Napoli ha poi un gemellaggio ideale con Cagliari: a mettere in fila i nomi dei grandi, perdonino i piccoli, non si saprebbe quando finire, da Efisio Marini il pietrificatore nostro a Napoli in pieno esercizio (pietrificatore anche del cardinale arcivescovo Sanfelice), come Carlo Fadda il rettore dell’università, a Edoardo Scarfoglio prossimo direttore de Il Mattino, nell’Isola per la visita con d’Annunzio ventenne…, a il Banco di Napoli istituto leader in Sardegna dal 1890 e per un secolo ed oltre. Per non dire degli operatori nella sanità pubblica anche d’oggi, all’università e nelle logge, nell’arte e nella letteratura e nei commerci, nelle amministrazioni e in teatro, anche nella chiesa e nelle forze armate… Anche nel calcio, si sa, quanti e quanti giocatori campani-partenopei da noi, con i colori rossoblù, quanti all’incontrario, se non molti certo di qualità verticale, nostri con i colori azzurri… può bastare il nome di Gianfranco Zola? possono bastare le sue cento e passa partite al San Paolo, le sue decine di reti? Mi viene anche da pensare a Matteo Villa, sardo naturalizzato per sempre, signore di gran classe, che dopo tante e tante stagioni giocate da noi, per la regola di base del professionismo che parla di libertà e di mercato, passò proprio al Napoli…

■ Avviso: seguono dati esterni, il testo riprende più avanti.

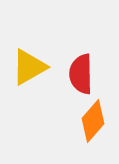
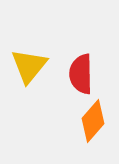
yellow triangle: moved 1 px up; rotated 21 degrees counterclockwise
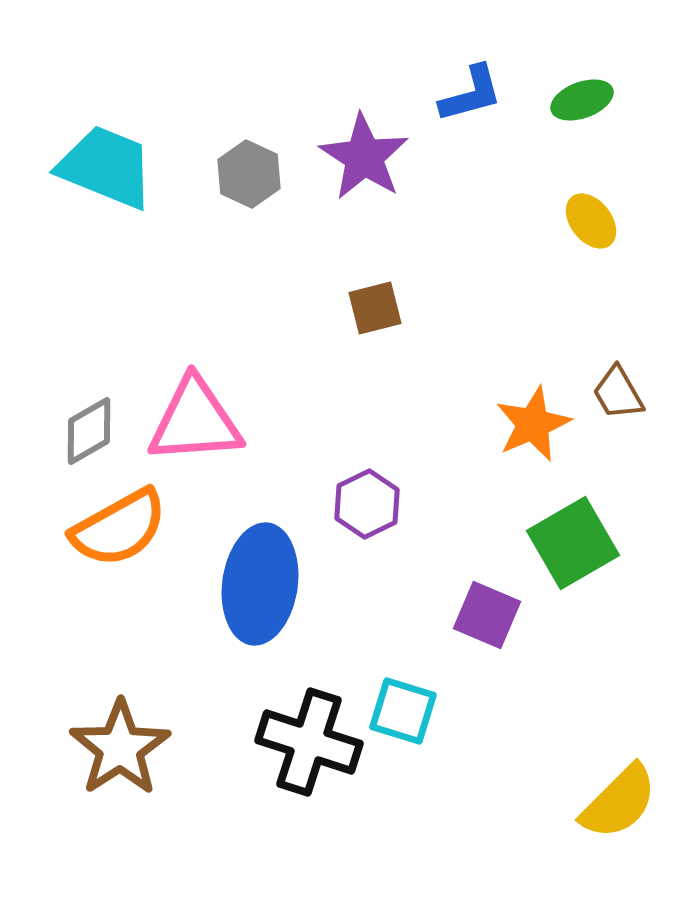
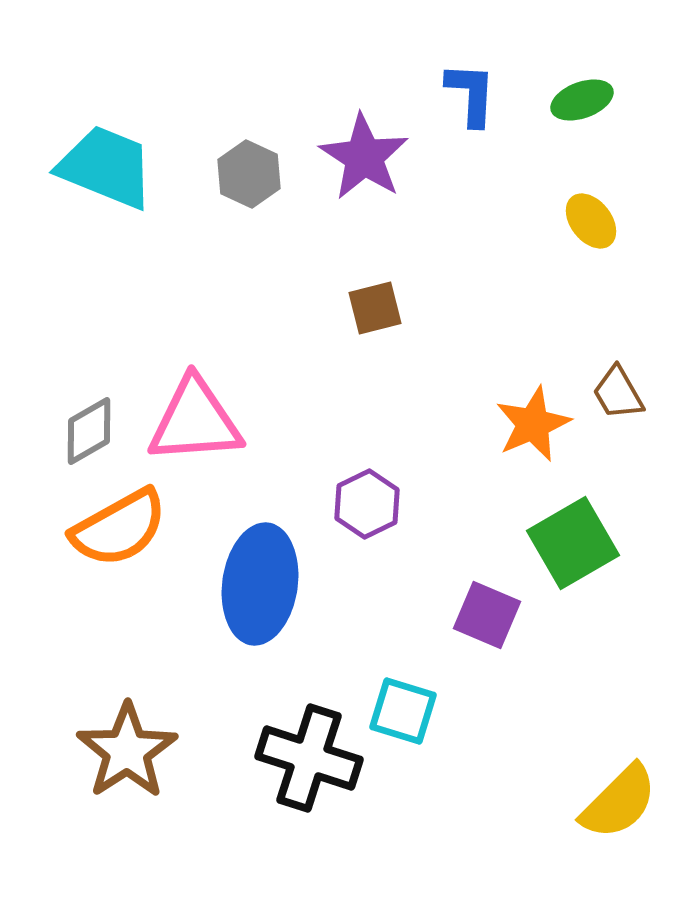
blue L-shape: rotated 72 degrees counterclockwise
black cross: moved 16 px down
brown star: moved 7 px right, 3 px down
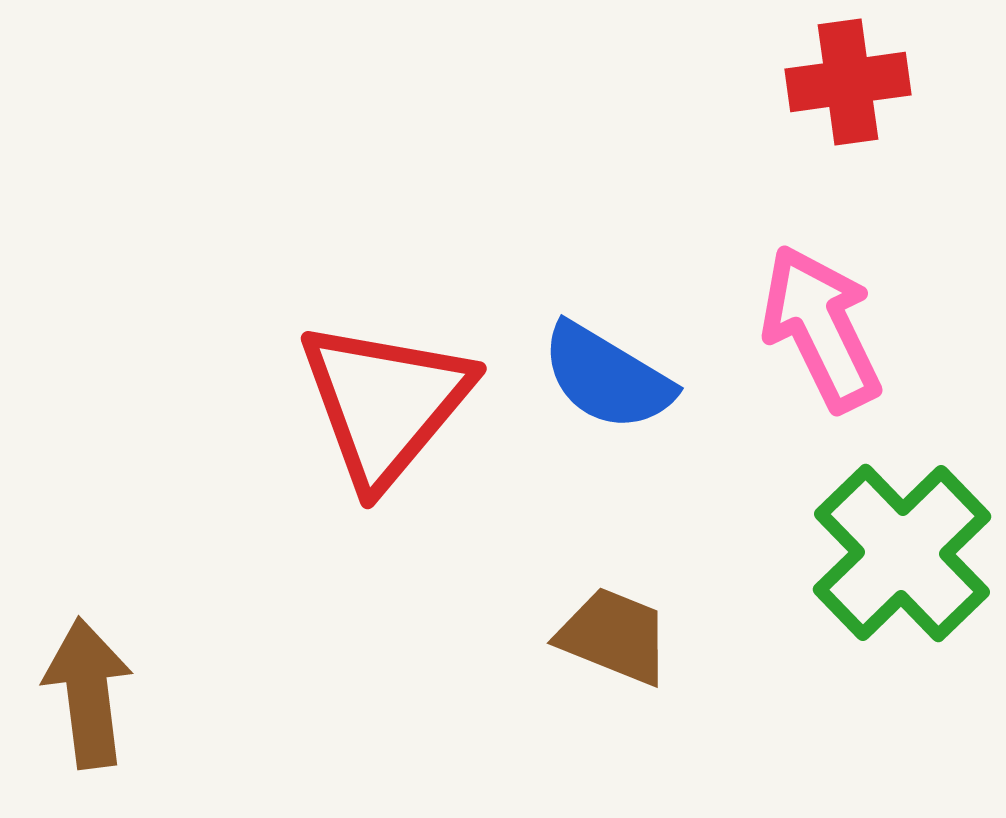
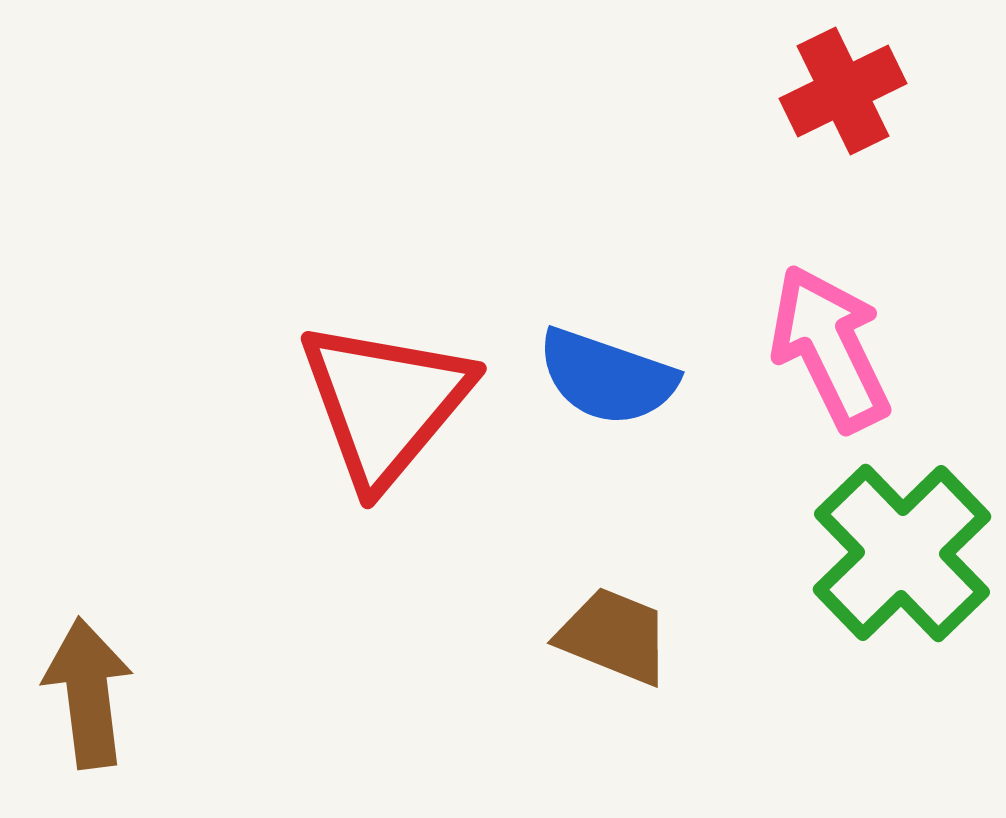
red cross: moved 5 px left, 9 px down; rotated 18 degrees counterclockwise
pink arrow: moved 9 px right, 20 px down
blue semicircle: rotated 12 degrees counterclockwise
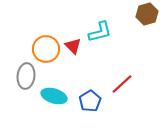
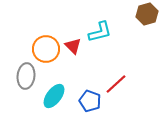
red line: moved 6 px left
cyan ellipse: rotated 70 degrees counterclockwise
blue pentagon: rotated 20 degrees counterclockwise
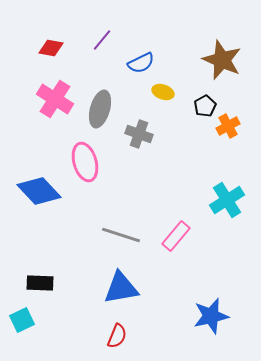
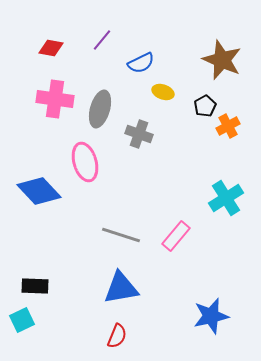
pink cross: rotated 24 degrees counterclockwise
cyan cross: moved 1 px left, 2 px up
black rectangle: moved 5 px left, 3 px down
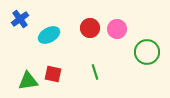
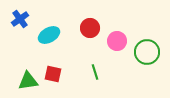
pink circle: moved 12 px down
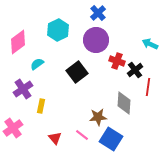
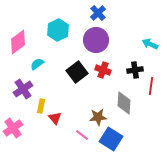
red cross: moved 14 px left, 9 px down
black cross: rotated 28 degrees clockwise
red line: moved 3 px right, 1 px up
red triangle: moved 20 px up
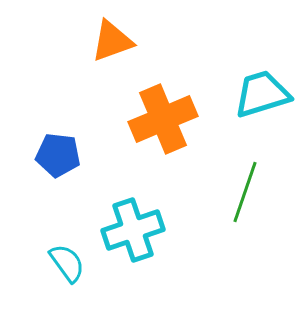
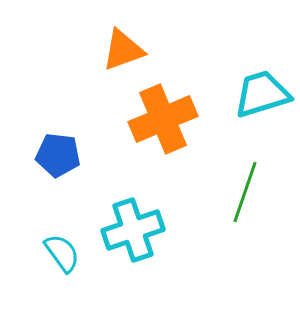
orange triangle: moved 11 px right, 9 px down
cyan semicircle: moved 5 px left, 10 px up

Fabio Pisacane è dentro queste nuvole di memorie e di suggestioni, di addizioni sportive o parasportive, civili e storiche, tutte rimbalzate sempre nella logica della fraternità tirrena (Tirreno, il nome segreto di Emilio Lussu!), fra Napoli e Cagliari, fra Cagliari e Napoli. Nonostante le incomprensioni. E che importa se sono stati i napoletani a non applaudirci contro il Piacenza quella volta lì, giusto vent’anni fa. Nello sport, che è molto più del tifo, l’importante è non essere stati sgarbati noi. E rappacificarci non dovrebbe essere impresa complicata… Sarà bene, una volta, organizzare una bella amichevole, in campo i nostri e i loro combinati per una volta con gli ex di una parte e dell’altra, a ricordare che il mare unisce e non divide!

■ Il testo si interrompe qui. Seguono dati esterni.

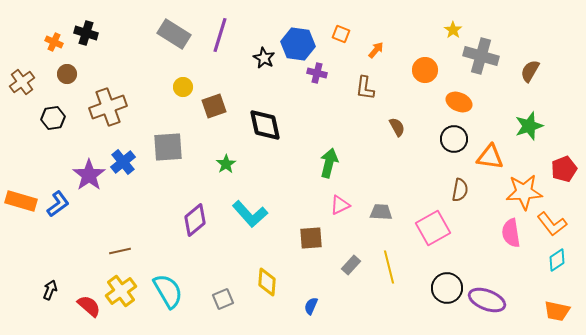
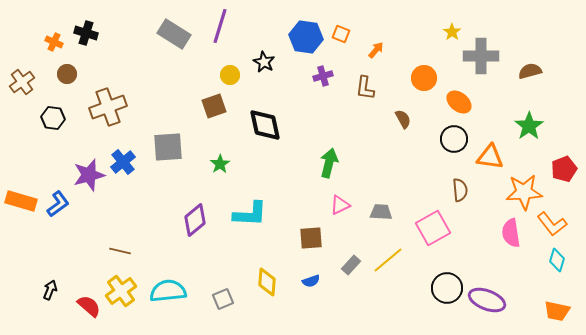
yellow star at (453, 30): moved 1 px left, 2 px down
purple line at (220, 35): moved 9 px up
blue hexagon at (298, 44): moved 8 px right, 7 px up
gray cross at (481, 56): rotated 16 degrees counterclockwise
black star at (264, 58): moved 4 px down
orange circle at (425, 70): moved 1 px left, 8 px down
brown semicircle at (530, 71): rotated 45 degrees clockwise
purple cross at (317, 73): moved 6 px right, 3 px down; rotated 30 degrees counterclockwise
yellow circle at (183, 87): moved 47 px right, 12 px up
orange ellipse at (459, 102): rotated 15 degrees clockwise
black hexagon at (53, 118): rotated 15 degrees clockwise
green star at (529, 126): rotated 16 degrees counterclockwise
brown semicircle at (397, 127): moved 6 px right, 8 px up
green star at (226, 164): moved 6 px left
purple star at (89, 175): rotated 20 degrees clockwise
brown semicircle at (460, 190): rotated 15 degrees counterclockwise
cyan L-shape at (250, 214): rotated 45 degrees counterclockwise
brown line at (120, 251): rotated 25 degrees clockwise
cyan diamond at (557, 260): rotated 40 degrees counterclockwise
yellow line at (389, 267): moved 1 px left, 7 px up; rotated 64 degrees clockwise
cyan semicircle at (168, 291): rotated 66 degrees counterclockwise
blue semicircle at (311, 306): moved 25 px up; rotated 132 degrees counterclockwise
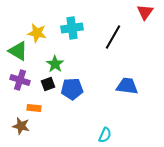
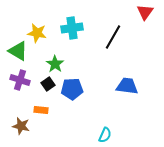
black square: rotated 16 degrees counterclockwise
orange rectangle: moved 7 px right, 2 px down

Le confidenze di Fabio è stato bravo Antonio Martone a raccoglierle ed ordinarle per metterle su carta e consentire a noi di arricchirci della conoscenza non soltanto di uno sportivo amato da subito dal pubblico, per intuito e per riconoscimento di merito, ma di un personaggio, anzi di una personalità che molto può dare alla città (e alla regione) oltre che allo stadio.
Quel nome ostico di Guillain-Barré
Sono appena sessantuno, ma scritte fitte fitte, e scorrono rapide, le pagine di un libro che i professori di educazione fisica e lettere, o magari anche di matematica – come per la biografia di Daniele Conti il capitano – dovrebbero consigliare ai ragazzi delle loro classi. Lettura individuale, rilettura collettiva, incontro a scuola con il protagonista, restituzione della visita al protagonista nello stadio, magari nel prossimo Sardegna Arena. Affare dunque non soltanto di scuole-calcio, cioè di ragazzini che si divertono e insieme anche misurano le loro potenzialità, le propensioni ora tecniche ora agonistiche che possono accompagnarne lo sviluppo naturale. Perché c’è tutto, nel racconto, a cominciare proprio dal Fabio adolescente, coetaneo virtuale degli studenti delle terze medie e delle superiori: il Fabio classe 1986, che per tre mesi e oltre, cento giorni tondi – dal 9 settembre al 18 dicembre 2001 – un morbo non granché conosciuto (quello detto di Guillain-Barré) ha cercato di escludere anche più che dallo sport, togliendo forza a braccia e gambe, minacciando una prossima piena paralisi.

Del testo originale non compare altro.